==== Data

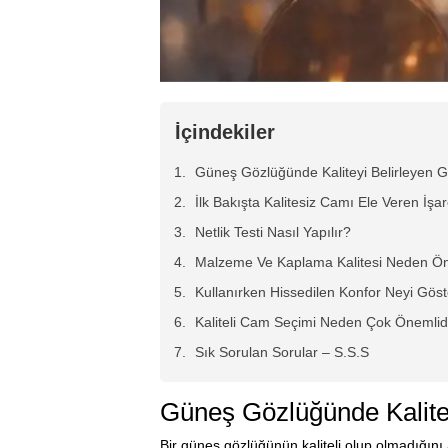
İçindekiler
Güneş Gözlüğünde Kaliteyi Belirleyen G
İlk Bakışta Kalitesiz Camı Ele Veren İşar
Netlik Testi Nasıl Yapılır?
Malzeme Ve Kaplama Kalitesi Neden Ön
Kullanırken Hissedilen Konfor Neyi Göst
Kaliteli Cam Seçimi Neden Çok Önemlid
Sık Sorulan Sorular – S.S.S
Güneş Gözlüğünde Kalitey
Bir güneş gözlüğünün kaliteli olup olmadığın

========
==== Data

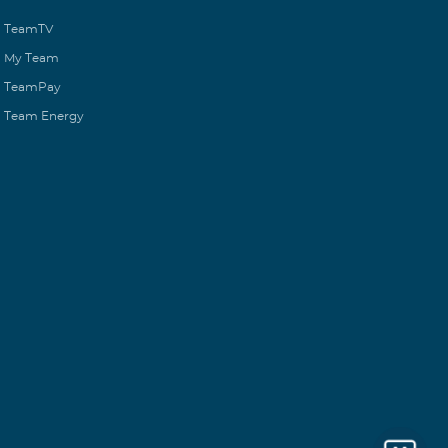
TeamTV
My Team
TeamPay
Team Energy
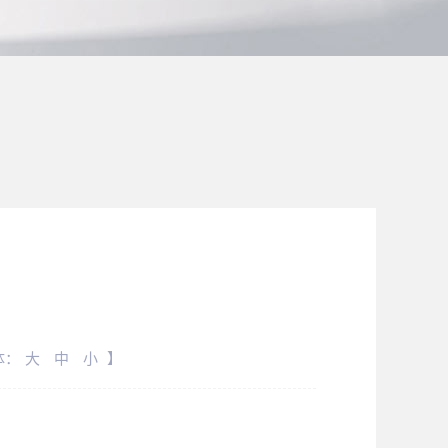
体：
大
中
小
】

========

Work item: Going through the entries above, count the lines with the word "Neden". Give only the result.

Response area: 2